■STPの説明
冗長構成をとりながら、ループのないループフリー環境を作り出す
■BPDUが持つ情報(2秒に1回送信される)
・ルート情報・・・ルートに設定されたブリッジのID
・パスコスト・・・そのリンクのルートブリッジからの距離
・ブリッジ情報・・BPDUを送信したブリッジの情報
・ポート情報・・・BPDUを送信したポートの情報
・タイマ・・・・・スパニングツリーを構成するための時間
↓
ループが起きないように転送を停止するポートを決める
STPはルートブリッジを中心としてループの有無を判断する
■STPの順序
①ルートブリッジ の選択
最も小さいブリッジIDを持つものが、ルートブリッジとなる。
STPが稼動(enable)されているブリッジでは、BPDU(STPのHelloパケット)が交換される。
BPDUには、ブリッジID (※ブリッジのプライオリティ+ブリッジのMACアドレス)が含まれている。
このブリッジIDが最も小さい値を持つものが、ルートブリッジとなる。

-=-=-=-=-

## 課題の指示
本文にある次の一文を英語に訳してください:「このブリッジIDが最も小さい値を持つものが、ルートブリッジとなる。」 次の項目は本文とは別の出典から取ったものです。

-=-=-=-=-

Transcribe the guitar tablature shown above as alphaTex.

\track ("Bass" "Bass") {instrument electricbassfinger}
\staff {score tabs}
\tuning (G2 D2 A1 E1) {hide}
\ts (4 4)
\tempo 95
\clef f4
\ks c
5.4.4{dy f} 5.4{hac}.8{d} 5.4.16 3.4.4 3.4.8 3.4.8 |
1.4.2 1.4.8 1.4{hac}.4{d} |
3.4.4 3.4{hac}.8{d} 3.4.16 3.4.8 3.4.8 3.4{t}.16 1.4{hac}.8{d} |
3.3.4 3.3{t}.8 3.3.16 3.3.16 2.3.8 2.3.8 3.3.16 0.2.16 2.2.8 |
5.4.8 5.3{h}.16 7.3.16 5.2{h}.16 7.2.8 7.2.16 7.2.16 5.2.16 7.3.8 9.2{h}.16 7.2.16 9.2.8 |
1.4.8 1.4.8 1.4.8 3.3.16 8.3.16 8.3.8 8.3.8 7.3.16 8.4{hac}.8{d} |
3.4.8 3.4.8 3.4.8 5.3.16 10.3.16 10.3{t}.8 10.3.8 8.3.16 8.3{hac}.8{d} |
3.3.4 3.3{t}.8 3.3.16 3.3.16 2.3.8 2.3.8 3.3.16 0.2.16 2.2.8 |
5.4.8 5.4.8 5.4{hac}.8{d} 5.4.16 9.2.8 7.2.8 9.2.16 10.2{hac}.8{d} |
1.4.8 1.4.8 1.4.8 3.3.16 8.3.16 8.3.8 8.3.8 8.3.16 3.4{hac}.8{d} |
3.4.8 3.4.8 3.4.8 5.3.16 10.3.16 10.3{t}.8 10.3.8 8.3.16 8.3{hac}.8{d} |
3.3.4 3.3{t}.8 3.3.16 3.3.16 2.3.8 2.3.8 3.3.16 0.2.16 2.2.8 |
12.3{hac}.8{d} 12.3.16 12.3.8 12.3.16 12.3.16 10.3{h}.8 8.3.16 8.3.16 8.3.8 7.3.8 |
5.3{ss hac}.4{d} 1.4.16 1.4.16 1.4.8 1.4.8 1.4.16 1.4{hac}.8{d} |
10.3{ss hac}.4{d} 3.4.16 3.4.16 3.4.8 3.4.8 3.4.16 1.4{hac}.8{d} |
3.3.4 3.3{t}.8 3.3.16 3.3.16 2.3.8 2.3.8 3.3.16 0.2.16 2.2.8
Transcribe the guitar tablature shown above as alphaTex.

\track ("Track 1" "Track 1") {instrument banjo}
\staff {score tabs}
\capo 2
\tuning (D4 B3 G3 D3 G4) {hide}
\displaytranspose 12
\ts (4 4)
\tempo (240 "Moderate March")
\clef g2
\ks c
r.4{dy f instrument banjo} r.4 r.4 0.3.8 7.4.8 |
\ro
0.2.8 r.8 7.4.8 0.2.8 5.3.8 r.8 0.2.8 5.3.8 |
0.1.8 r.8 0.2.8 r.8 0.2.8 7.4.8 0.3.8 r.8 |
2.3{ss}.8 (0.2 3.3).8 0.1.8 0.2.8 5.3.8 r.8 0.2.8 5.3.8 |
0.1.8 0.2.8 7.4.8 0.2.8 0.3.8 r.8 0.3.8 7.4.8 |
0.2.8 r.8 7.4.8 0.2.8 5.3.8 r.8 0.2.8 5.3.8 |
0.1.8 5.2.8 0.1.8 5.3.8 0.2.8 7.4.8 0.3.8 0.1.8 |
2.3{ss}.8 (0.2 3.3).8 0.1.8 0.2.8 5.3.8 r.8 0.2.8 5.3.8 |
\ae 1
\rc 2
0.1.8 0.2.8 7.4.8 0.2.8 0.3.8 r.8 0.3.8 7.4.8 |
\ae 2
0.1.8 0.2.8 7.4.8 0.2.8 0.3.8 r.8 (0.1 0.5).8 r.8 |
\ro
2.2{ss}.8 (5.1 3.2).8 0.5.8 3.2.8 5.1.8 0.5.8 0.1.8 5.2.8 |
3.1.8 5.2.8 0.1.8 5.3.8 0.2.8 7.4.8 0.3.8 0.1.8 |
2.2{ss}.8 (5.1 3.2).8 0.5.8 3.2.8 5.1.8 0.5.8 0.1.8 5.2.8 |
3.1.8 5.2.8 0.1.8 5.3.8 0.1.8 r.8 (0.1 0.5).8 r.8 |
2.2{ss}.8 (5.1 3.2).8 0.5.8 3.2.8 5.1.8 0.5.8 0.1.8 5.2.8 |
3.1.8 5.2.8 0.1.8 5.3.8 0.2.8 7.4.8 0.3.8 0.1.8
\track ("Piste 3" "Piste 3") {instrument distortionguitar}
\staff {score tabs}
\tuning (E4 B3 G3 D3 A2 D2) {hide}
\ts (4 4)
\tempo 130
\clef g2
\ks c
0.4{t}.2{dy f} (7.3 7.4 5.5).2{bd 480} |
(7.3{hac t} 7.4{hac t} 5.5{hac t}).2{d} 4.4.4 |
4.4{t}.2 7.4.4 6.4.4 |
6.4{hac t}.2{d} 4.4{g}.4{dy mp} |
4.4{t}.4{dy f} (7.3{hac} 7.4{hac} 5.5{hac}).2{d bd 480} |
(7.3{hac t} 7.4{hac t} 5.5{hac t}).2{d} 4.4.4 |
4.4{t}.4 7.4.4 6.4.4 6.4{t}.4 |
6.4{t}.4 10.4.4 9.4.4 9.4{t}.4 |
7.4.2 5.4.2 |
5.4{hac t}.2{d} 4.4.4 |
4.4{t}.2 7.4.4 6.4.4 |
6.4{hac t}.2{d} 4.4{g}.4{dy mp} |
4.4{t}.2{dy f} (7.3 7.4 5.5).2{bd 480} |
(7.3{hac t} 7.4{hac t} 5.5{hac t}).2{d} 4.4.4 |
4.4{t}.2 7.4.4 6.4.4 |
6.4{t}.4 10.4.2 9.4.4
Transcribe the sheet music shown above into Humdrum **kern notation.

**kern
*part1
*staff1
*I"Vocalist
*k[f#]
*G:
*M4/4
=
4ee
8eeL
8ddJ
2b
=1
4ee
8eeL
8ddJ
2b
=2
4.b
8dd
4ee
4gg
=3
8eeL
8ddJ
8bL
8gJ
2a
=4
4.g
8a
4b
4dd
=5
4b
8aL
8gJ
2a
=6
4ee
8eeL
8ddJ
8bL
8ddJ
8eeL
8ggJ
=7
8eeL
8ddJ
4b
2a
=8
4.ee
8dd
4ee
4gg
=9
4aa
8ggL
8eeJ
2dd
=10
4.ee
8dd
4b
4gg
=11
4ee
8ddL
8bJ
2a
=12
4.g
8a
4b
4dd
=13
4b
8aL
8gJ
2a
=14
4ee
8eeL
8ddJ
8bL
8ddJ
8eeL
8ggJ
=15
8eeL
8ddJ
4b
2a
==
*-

-=-=-=-=-

## 解答例
The one whose bridge ID has the smallest value becomes the root bridge.